In France, a Tough New Bill to Deport Migrants is on the Table

By Will Racke

France’s government proposed Wednesday an asylum reform bill that would make it easier for authorities to deport unauthorized migrants, drawing criticism from immigration activists who say it violates the rights of asylum seekers.

The measure would allow the government to hold migrants in France illegally in detention centers for up to 90 days, instead of the current 45, and half the amount of time for considering an asylum claim, from about one year to six months.

It would also stiffen penalties for illegally crossing the European Union free travel border, with jail time and a fine of up to $4,600 prescribed for border jumpers.

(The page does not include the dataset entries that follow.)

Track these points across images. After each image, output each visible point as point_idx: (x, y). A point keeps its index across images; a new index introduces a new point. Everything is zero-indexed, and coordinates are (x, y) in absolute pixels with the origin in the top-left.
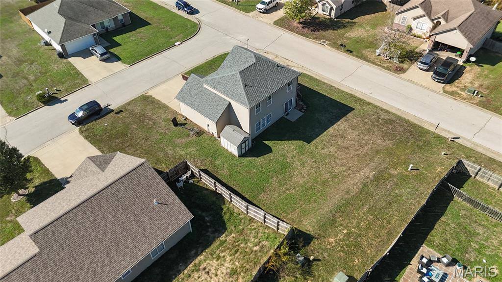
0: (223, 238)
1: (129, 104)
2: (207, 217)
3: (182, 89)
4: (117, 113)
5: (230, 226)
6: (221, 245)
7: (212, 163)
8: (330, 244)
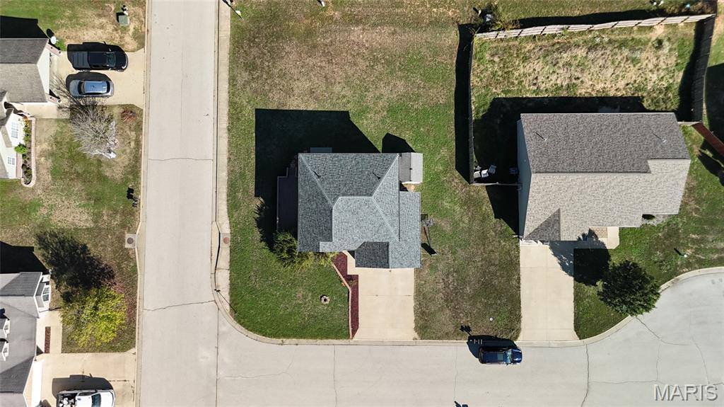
0: (503, 95)
1: (447, 336)
2: (497, 123)
3: (408, 267)
4: (468, 329)
5: (489, 99)
6: (509, 91)
7: (445, 172)
8: (455, 12)
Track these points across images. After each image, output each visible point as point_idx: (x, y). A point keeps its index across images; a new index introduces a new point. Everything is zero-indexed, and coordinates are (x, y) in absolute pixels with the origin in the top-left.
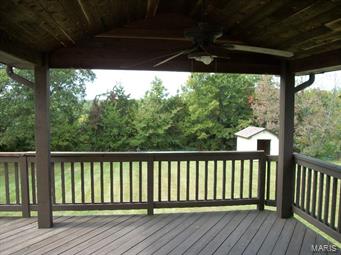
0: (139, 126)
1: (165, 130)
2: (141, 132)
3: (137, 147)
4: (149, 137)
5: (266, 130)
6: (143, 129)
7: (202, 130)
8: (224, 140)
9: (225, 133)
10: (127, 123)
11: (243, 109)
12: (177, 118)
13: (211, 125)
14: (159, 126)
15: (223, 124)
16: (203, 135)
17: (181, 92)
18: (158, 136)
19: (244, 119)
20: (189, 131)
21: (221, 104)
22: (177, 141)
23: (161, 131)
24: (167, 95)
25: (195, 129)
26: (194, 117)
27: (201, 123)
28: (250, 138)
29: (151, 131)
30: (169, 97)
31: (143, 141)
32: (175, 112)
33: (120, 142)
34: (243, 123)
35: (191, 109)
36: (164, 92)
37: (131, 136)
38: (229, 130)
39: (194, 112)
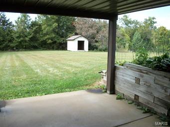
0: (15, 36)
1: (30, 38)
2: (16, 39)
3: (14, 47)
4: (20, 42)
5: (82, 36)
6: (17, 37)
7: (49, 39)
8: (61, 44)
9: (61, 40)
10: (8, 34)
11: (70, 28)
12: (36, 32)
13: (54, 36)
14: (26, 36)
15: (60, 35)
16: (50, 41)
17: (38, 19)
18: (26, 41)
19: (71, 33)
20: (42, 39)
21: (58, 25)
22: (36, 44)
23: (27, 39)
24: (30, 20)
25: (46, 38)
26: (45, 32)
27: (49, 35)
28: (74, 40)
29: (22, 39)
30: (31, 21)
31: (17, 44)
32: (34, 28)
33: (4, 45)
34: (70, 35)
35: (43, 27)
36: (29, 18)
37: (10, 41)
38: (63, 39)
39: (45, 29)
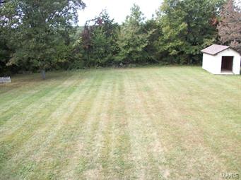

The proposal is aimed at streamlining the asylum process and filtering out applicants who clearly don’t qualify for protections under French law. In 2017, 100,000 migrants requested asylum in France — 17 percent more than the previous year — and another 85,000 were turned away at the border, according to the Wall Street Journal.

The bill’s sponsors say it is in line with French President Emmanuel Macron’s promises to balance “efficiency” with “humanity” in the country’s immigration policies. Aside from the enforcement provisions, the measure seeks to expand programs for foreign students, researchers and entrepreneurs, while boosting language training and work opportunities for accepted asylees.

“It’s a well-balanced law, in line with European law above all, and it is absolutely necessary that countries like Germany, France, Italy, the Netherlands and Sweden have the same type of procedures,” Interior Minister Gerard Collomb told a press conference, according to Agence France-Presse.

French immigrant rights groups are denouncing the proposal as overly punitive, and some lawmakers from Macron’s own centrist République en Marche group in the National Assembly say they could abstain from voting for the bill if it isn’t changed.

Still, Collomb expressed confidence the bill would pass without too much difficulty.

“I’ve no concerns about the majority,: he said. “I think everyone will realize we have a balanced bill.”